### SELECTED PASSAGE
I wondered If when we say it , we really know what we're saying, and whether or not it’s reflected in our actions.
For me, if I tell another ‘I love you, it's a statement; in a nutshell that encompasses the whole damn world. All that love is. Is what is meant. Its breadth and depth. Three little words, packed with the power of the universe I guess.
Am I being extreme!?!.. perhaps.
But then today , is a day of opposites.

Well.. I can honestly say I’ve never overused it, abused it, and should never refuse it... should you ever wish to say it to me.. standing half naked on a beach.. or on the top of the empire state building with a megaphone( okay.. as you can see I’m off on one... trust me.. right now I’m logical in shorts bursts)
Anyway...
I’m happy inside right now.. a little stressed maybe ... but content.
Yet... someone somewhere feels the opposite to me right now.
So... whoever you may be.. there will be a time when that will change. And I will feel as you.. perhaps.

[Extracted records]

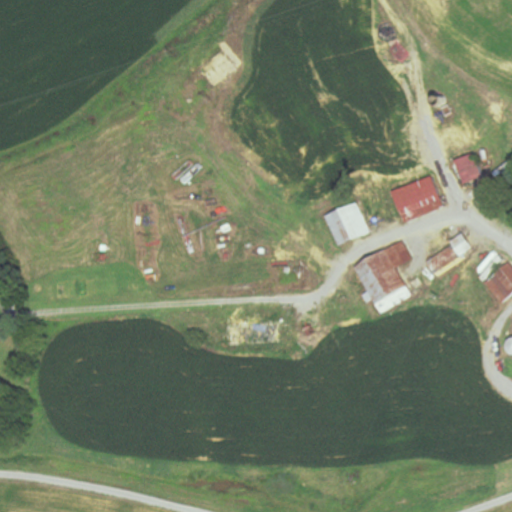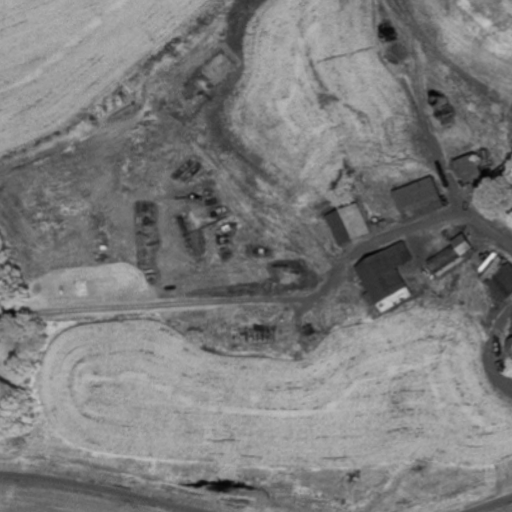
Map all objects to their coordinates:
building: (427, 200)
building: (355, 226)
building: (468, 248)
building: (394, 279)
building: (505, 287)
road: (302, 313)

### WRITTEN TASKS
a – Please write out the reflection on love from "For me, if I" up to and including "maybe ... but content.".
b – In the reflection on love, what kind of day does the writer call today?
c – Carry on the reflection on love from the point where it stops.
The listing comes from a separate source.

### FINAL ANSWERS
a –
For me, if I tell another ‘I love you, it's a statement; in a nutshell that encompasses the whole damn world. All that love is. Is what is meant. Its breadth and depth. Three little words, packed with the power of the universe I guess.
Am I being extreme!?!.. perhaps.
But then today , is a day of opposites.

Well.. I can honestly say I’ve never overused it, abused it, and should never refuse it... should you ever wish to say it to me.. standing half naked on a beach.. or on the top of the empire state building with a megaphone( okay.. as you can see I’m off on one... trust me.. right now I’m logical in shorts bursts)
Anyway...
I’m happy inside right now.. a little stressed maybe ... but content.

b – A day of opposites.

c –
I’m very very proud to see others who never felt they could.. take the reigns in their lives. I’ve been working with someone, and she no longer needs me. Truth is, she never did, just thought she did.
Funny really... she couldn’t see in herself what was clear to everyone else. Her potential.
Still, nothing ever happens before the time..and that is definitely true even in my own life.
I see that now.
I read Rory’s post, which kind of triggered this post.
I hope your okay Rory.
Life huh

3 comments:

  1. I love I say those words to the one I truly appreciate in my life at the momet....he responds with a big smile and very rarely reciprocates the actual word I love you back....never know what to make of that....I suppose he shows how he feels with actions so thats my verification............wake up chilled

    I suppose things do happen at the right time!!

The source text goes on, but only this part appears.